Ah, yes, CNN, whose White House correspondent Jim Acosta basically has been engaged for years in verbal sparring with Trump. And the Post, which has its own reputation as a liberal outlet, is hardly a completely objective source, either.
So who are these “others”? Did Twitter consult with anyone, researcher or journalist or scholar, at a less liberal publication or institution? Did Twitter make any good faith attempt to consult with a variety of experts of differing ideological leanings, so that it could see the full context and data before making a ruling?
Because if Twitter is only relying on liberals for its fact-checking, it won’t be surprising if the supposedly unbiased fact-checking becomes quite ideological.
Unfortunately, conservatives have reason for concern here.
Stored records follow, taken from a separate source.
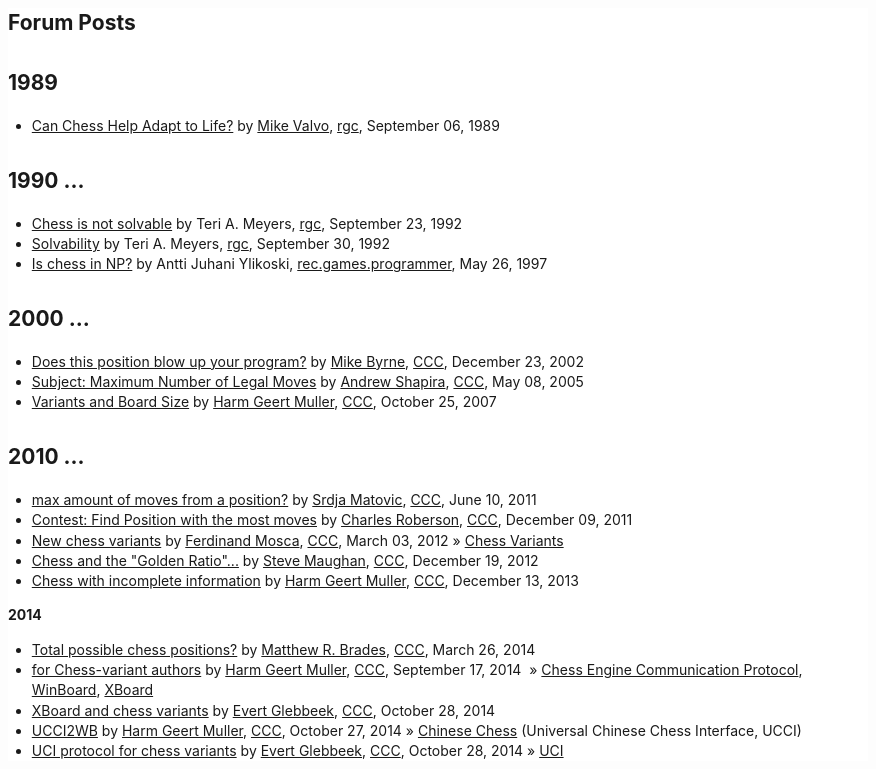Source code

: ## Forum Posts

## 1989

- [Can Chess Help Adapt to Life?](https://groups.google.com/d/msg/rec.games.chess/wqAWR7ylU4w/PTvP5DbWadcJ) by [Mike Valvo](Michael_Valvo "Michael Valvo"), [rgc](Computer_Chess_Forums "Computer Chess Forums"), September 06, 1989

## 1990 ...

- [Chess is not solvable](https://groups.google.com/d/msg/rec.games.chess/dkvZ38gzk-8/TiJTI6c2A-IJ) by Teri A. Meyers, [rgc](Computer_Chess_Forums "Computer Chess Forums"), September 23, 1992
- [Solvability](https://groups.google.com/d/msg/rec.games.chess/xE0LXST4cE0/pMHY9BYQbKMJ) by Teri A. Meyers, [rgc](Computer_Chess_Forums "Computer Chess Forums"), September 30, 1992
- [Is chess in NP?](https://groups.google.com/d/msg/rec.games.programmer/0Mctf2NWmr0/wv5AofD6T28J) by Antti Juhani Ylikoski, [rec.games.programmer](Computer_Chess_Forums "Computer Chess Forums"), May 26, 1997

## 2000 ...

- [Does this position blow up your program?](https://www.stmintz.com/ccc/index.php?id=272654) by [Mike Byrne](Michael_Byrne "Michael Byrne"), [CCC](CCC "CCC"), December 23, 2002
- [Subject: Maximum Number of Legal Moves](https://www.stmintz.com/ccc/index.php?id=424966) by [Andrew Shapira](Andrew_Shapira "Andrew Shapira"), [CCC](CCC "CCC"), May 08, 2005
- [Variants and Board Size](http://www.talkchess.com/forum/viewtopic.php?t=17338) by [Harm Geert Muller](Harm_Geert_Muller "Harm Geert Muller"), [CCC](CCC "CCC"), October 25, 2007

## 2010 ...

- [max amount of moves from a position?](http://www.talkchess.com/forum/viewtopic.php?t=39332) by [Srdja Matovic](Srdja_Matovic "Srdja Matovic"), [CCC](CCC "CCC"), June 10, 2011
- [Contest: Find Position with the most moves](http://www.talkchess.com/forum/viewtopic.php?t=41388) by [Charles Roberson](Charles_Roberson "Charles Roberson"), [CCC](CCC "CCC"), December 09, 2011
- [New chess variants](http://www.talkchess.com/forum/viewtopic.php?t=43291) by [Ferdinand Mosca](Ferdinand_Mosca "Ferdinand Mosca"), [CCC](CCC "CCC"), March 03, 2012 » [Chess Variants](Games#ChessVariants "Games")
- [Chess and the "Golden Ratio"...](http://www.talkchess.com/forum/viewtopic.php?t=46490) by [Steve Maughan](Steve_Maughan "Steve Maughan"), [CCC](CCC "CCC"), December 19, 2012
- [Chess with incomplete information](http://www.talkchess.com/forum/viewtopic.php?t=50473) by [Harm Geert Muller](Harm_Geert_Muller "Harm Geert Muller"), [CCC](CCC "CCC"), December 13, 2013

**2014**

- [Total possible chess positions?](http://www.talkchess.com/forum/viewtopic.php?t=51744) by [Matthew R. Brades](Matthew_R._Brades "Matthew R. Brades"), [CCC](CCC "CCC"), March 26, 2014
- [for Chess-variant authors](http://www.talkchess.com/forum/viewtopic.php?t=53734) by [Harm Geert Muller](Harm_Geert_Muller "Harm Geert Muller"), [CCC](CCC "CCC"), September 17, 2014  » [Chess Engine Communication Protocol](Chess_Engine_Communication_Protocol "Chess Engine Communication Protocol"), [WinBoard](WinBoard "WinBoard"), [XBoard](XBoard "XBoard")
- [XBoard and chess variants](http://www.talkchess.com/forum/viewtopic.php?t=54124) by [Evert Glebbeek](Evert_Glebbeek "Evert Glebbeek"), [CCC](CCC "CCC"), October 28, 2014
- [UCCI2WB](http://www.talkchess.com/forum/viewtopic.php?t=54162) by [Harm Geert Muller](Harm_Geert_Muller "Harm Geert Muller"), [CCC](CCC "CCC"), October 27, 2014 » [Chinese Chess](Chinese_Chess "Chinese Chess") (Universal Chinese Chess Interface, UCCI)
- [UCI protocol for chess variants](http://www.talkchess.com/forum/viewtopic.php?t=54167) by [Evert Glebbeek](Evert_Glebbeek "Evert Glebbeek"), [CCC](CCC "CCC"), October 28, 2014 » [UCI](UCI "UCI")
The Daily Caller News Foundation’s Peter Hasson reports:
The Twitter official [Yoel Roth] overseeing the tech company’s efforts to combat misinformation is a left-wing partisan who in the past has derided President Donald Trump as a ‘wretched orange man’ and said he donated to former Secretary of State Hillary Clinton’s 2016 presidential campaign.
Of course, ultimately, Twitter is a private company and it can choose its own standards and practices. But consumers are also free to decide whether to remain on a platform that seems to be on the cusp of implementing a double standard when it comes to fact-checking.
It will be extremely telling what Twitter chooses to do in the days ahead.
Will the social media company fact-check liberals, too—or will Trump alone bear the stigma of a fact check? Will fact checks rely only on liberal sources, or will they involve conservative sources as well? Will Twitter modify its fact check of Trump’s tweet, acknowledging that instances of voter fraud are tied to absentee ballots?
No doubt, Twitter has been under unusually high pressure from the left in recent days.
A widower wrote to Twitter CEO Jack Dorsey this month, distraught that Trump was tweeting conspiracy theories that the man’s late wife, a staffer for then-Rep. Joe Scarborough, had been murdered.
While Trump’s tweets on this matter are shameful—if he wants to fight with Scarborough, now an MSNBC host, he can do so without bringing up an unrelated person’s death—the answer is not for Twitter to take action on Trump’s tweets.
As we’ve been saying more and more over the past decade and change, America is a divided nation, with heated opinions on both sides on a host of topics. Selective fact-checking, aimed at the right and only looking to the left for the truth, will only increase that division.
Twitter has opened a real Pandora’s box here. Let’s hope the tech giant realizes its mistake, takes down the fact check of Trump’s accurate tweet, and returns to being a company that merely hosts, not criticizes, viewpoints.